Put the material into a Markdown table with the columns Row and Line, starting at the line that contains "How many degrees" and ending at the line that contains "Answer: the construction machine". Number each row and leave out blank lines.

Extracted records

.....

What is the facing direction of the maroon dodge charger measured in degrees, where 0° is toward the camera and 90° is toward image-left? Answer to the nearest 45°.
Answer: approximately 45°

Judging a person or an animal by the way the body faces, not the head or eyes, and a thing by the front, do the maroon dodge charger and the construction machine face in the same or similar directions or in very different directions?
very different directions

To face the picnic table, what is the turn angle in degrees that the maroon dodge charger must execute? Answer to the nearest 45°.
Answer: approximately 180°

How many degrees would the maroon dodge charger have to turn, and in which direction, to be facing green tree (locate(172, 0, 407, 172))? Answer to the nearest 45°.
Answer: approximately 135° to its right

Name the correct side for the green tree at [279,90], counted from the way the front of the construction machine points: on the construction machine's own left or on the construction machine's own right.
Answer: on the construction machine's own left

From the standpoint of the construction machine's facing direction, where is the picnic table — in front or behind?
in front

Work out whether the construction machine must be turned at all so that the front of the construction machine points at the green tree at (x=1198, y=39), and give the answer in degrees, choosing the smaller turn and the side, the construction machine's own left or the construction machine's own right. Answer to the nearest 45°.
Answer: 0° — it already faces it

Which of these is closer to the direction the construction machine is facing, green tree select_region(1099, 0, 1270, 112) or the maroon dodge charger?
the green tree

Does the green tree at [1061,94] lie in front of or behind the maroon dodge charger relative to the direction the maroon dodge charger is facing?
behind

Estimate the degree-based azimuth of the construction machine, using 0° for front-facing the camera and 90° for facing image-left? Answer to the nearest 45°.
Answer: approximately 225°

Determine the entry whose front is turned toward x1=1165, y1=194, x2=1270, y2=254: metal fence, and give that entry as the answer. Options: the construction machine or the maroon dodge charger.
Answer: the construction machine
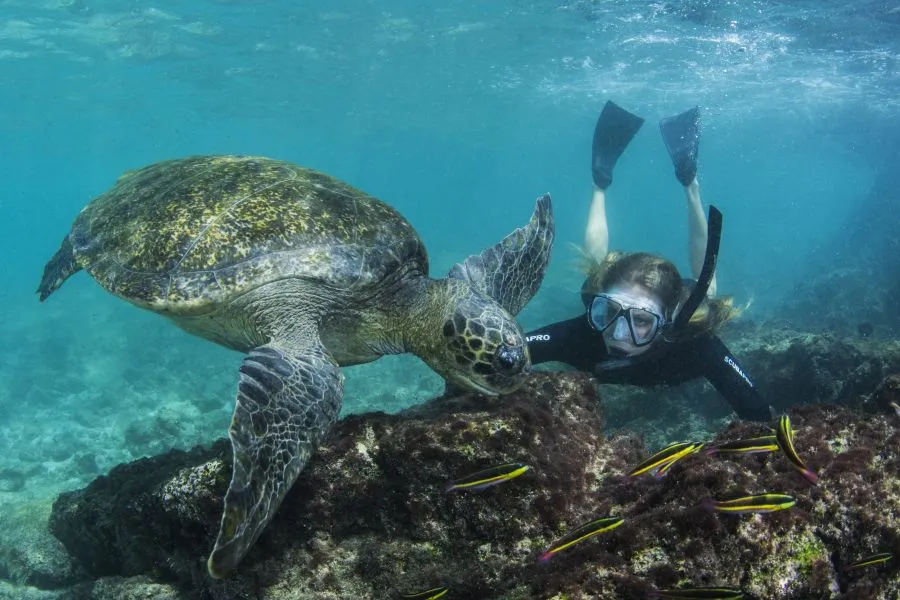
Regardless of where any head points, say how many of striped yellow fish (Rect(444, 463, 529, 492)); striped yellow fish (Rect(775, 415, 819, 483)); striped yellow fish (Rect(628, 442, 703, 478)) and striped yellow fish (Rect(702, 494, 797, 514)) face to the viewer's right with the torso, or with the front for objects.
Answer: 3

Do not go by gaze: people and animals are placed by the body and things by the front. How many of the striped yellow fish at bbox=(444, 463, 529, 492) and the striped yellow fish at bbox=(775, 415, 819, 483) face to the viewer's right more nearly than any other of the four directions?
1

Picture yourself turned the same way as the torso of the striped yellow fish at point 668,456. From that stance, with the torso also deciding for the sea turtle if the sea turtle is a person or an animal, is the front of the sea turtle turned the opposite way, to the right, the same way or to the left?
the same way

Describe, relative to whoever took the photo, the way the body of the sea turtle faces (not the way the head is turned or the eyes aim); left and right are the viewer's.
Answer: facing the viewer and to the right of the viewer

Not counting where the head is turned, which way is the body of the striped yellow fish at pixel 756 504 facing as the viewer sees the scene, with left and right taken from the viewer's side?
facing to the right of the viewer

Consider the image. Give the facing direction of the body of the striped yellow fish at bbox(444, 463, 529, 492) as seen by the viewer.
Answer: to the viewer's right

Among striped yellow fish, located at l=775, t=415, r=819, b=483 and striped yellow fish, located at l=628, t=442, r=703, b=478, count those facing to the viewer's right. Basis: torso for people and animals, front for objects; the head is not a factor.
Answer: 1

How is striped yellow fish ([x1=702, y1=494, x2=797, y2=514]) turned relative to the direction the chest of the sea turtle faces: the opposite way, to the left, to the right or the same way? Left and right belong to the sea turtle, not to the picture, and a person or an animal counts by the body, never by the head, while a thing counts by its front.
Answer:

.....

ANSWER FOR THE TASK.
| Row | Line |
|---|---|
| 1 | How many degrees would the maroon dodge charger have to turn, and in which direction, to be facing green tree (locate(172, 0, 407, 172))? Answer to the nearest 45°. |
| 2 | Answer: approximately 135° to its right |
| 3 | Name the correct side for the green tree at [279,90], counted from the way the front of the construction machine points: on the construction machine's own left or on the construction machine's own right. |
| 4 | Answer: on the construction machine's own left |
| 5 | From the standpoint of the construction machine's facing direction, where is the picnic table — in front or behind? |
| 6 | in front |
| 7 | Work out whether the construction machine must be turned at all so that the front of the construction machine points at the green tree at (x=1198, y=39), and give the answer in degrees, choosing the smaller turn and the side, the construction machine's own left or the construction machine's own right. Answer to the nearest 45°. |
| 8 | Answer: 0° — it already faces it |
| 9 | Which of these is closer to the direction the construction machine is facing, green tree select_region(1099, 0, 1270, 112) or the maroon dodge charger? |
| 10 | the green tree |
| 11 | Does the green tree at [1061,94] lie in front of or behind the maroon dodge charger relative to the direction the maroon dodge charger is facing? |
| 12 | behind |
| 13 | Estimate the degree-based azimuth of the construction machine, using 0° for front-facing the camera and 90° for facing image-left? Answer to the nearest 45°. |
| 14 | Answer: approximately 225° |
| 15 | Determine the entry whose front is turned toward x1=1165, y1=194, x2=1270, y2=254: metal fence, and give that entry as the answer. Options: the construction machine or the maroon dodge charger. |
| 16 | Answer: the construction machine |